**Task description:** Which lines below hold the word "Salmonella"? Copy all of them.

**Material shown:**
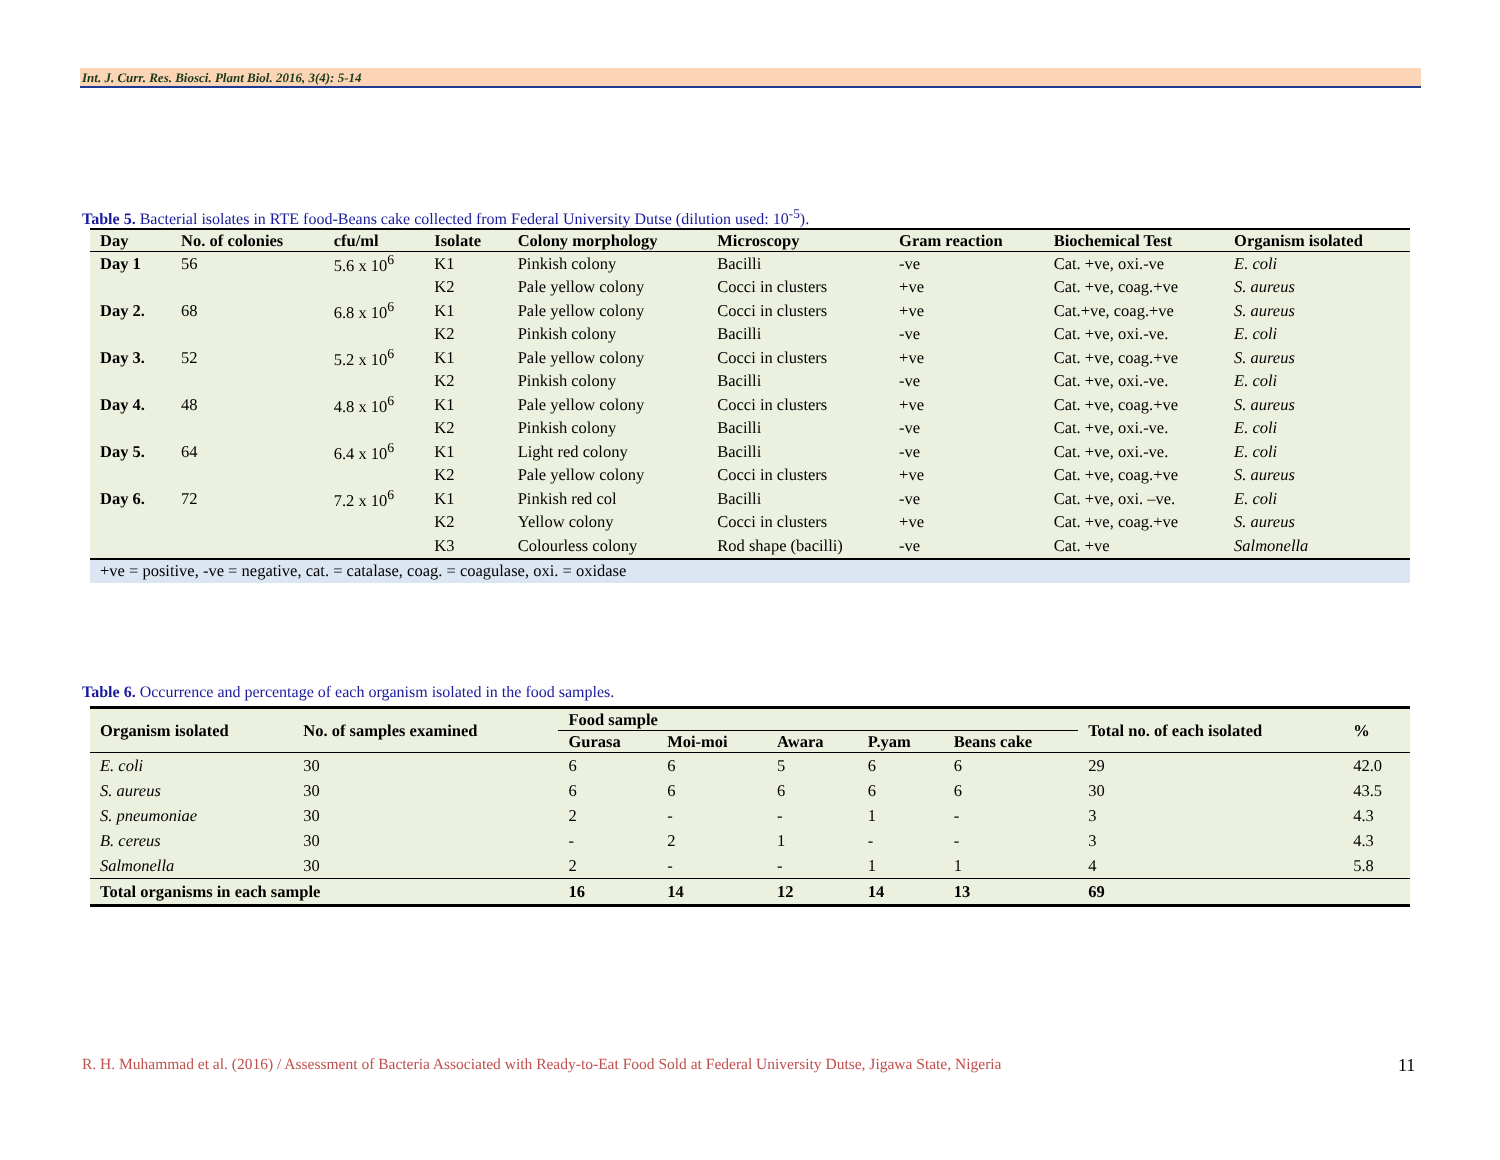Int. J. Curr. Res. Biosci. Plant Biol. 2016, 3(4): 5-14
Table 5. Bacterial isolates in RTE food-Beans cake collected from Federal University Dutse (dilution used: 10<sup>-5</sup>).
| Day | No. of colonies | cfu/ml | Isolate | Colony morphology | Microscopy | Gram reaction | Biochemical Test | Organism isolated |
| --- | --- | --- | --- | --- | --- | --- | --- | --- |
| Day 1 | 56 | 5.6 x 10<sup>6</sup> | K1 | Pinkish colony | Bacilli | -ve | Cat. +ve, oxi.-ve | E. coli |
| | | | K2 | Pale yellow colony | Cocci in clusters | +ve | Cat. +ve, coag.+ve | S. aureus |
| Day 2. | 68 | 6.8 x 10<sup>6</sup> | K1 | Pale yellow colony | Cocci in clusters | +ve | Cat.+ve, coag.+ve | S. aureus |
| | | | K2 | Pinkish colony | Bacilli | -ve | Cat. +ve, oxi.-ve. | E. coli |
| Day 3. | 52 | 5.2 x 10<sup>6</sup> | K1 | Pale yellow colony | Cocci in clusters | +ve | Cat. +ve, coag.+ve | S. aureus |
| | | | K2 | Pinkish colony | Bacilli | -ve | Cat. +ve, oxi.-ve. | E. coli |
| Day 4. | 48 | 4.8 x 10<sup>6</sup> | K1 | Pale yellow colony | Cocci in clusters | +ve | Cat. +ve, coag.+ve | S. aureus |
| | | | K2 | Pinkish colony | Bacilli | -ve | Cat. +ve, oxi.-ve. | E. coli |
| Day 5. | 64 | 6.4 x 10<sup>6</sup> | K1 | Light red colony | Bacilli | -ve | Cat. +ve, oxi.-ve. | E. coli |
| | | | K2 | Pale yellow colony | Cocci in clusters | +ve | Cat. +ve, coag.+ve | S. aureus |
| Day 6. | 72 | 7.2 x 10<sup>6</sup> | K1 | Pinkish red col | Bacilli | -ve | Cat. +ve, oxi. –ve. | E. coli |
| | | | K2 | Yellow colony | Cocci in clusters | +ve | Cat. +ve, coag.+ve | S. aureus |
| | | | K3 | Colourless colony | Rod shape (bacilli) | -ve | Cat. +ve | Salmonella |
| +ve = positive, -ve = negative, cat. = catalase, coag. = coagulase, oxi. = oxidase | | | | | | | | |
Table 6. Occurrence and percentage of each organism isolated in the food samples.
| Organism isolated | No. of samples examined | Food sample | | | | | Total no. of each isolated | % |
| --- | --- | --- | --- | --- | --- | --- | --- | --- |
| | | Gurasa | Moi-moi | Awara | P.yam | Beans cake | | |
| E. coli | 30 | 6 | 6 | 5 | 6 | 6 | 29 | 42.0 |
| S. aureus | 30 | 6 | 6 | 6 | 6 | 6 | 30 | 43.5 |
| S. pneumoniae | 30 | 2 | - | - | 1 | - | 3 | 4.3 |
| B. cereus | 30 | - | 2 | 1 | - | - | 3 | 4.3 |
| Salmonella | 30 | 2 | - | - | 1 | 1 | 4 | 5.8 |
| Total organisms in each sample | | 16 | 14 | 12 | 14 | 13 | 69 | |
R. H. Muhammad et al. (2016) / Assessment of Bacteria Associated with Ready-to-Eat Food Sold at Federal University Dutse, Jigawa State, Nigeria
11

**Response area:**
| | | | K3 | Colourless colony | Rod shape (bacilli) | -ve | Cat. +ve | Salmonella |
| Salmonella | 30 | 2 | - | - | 1 | 1 | 4 | 5.8 |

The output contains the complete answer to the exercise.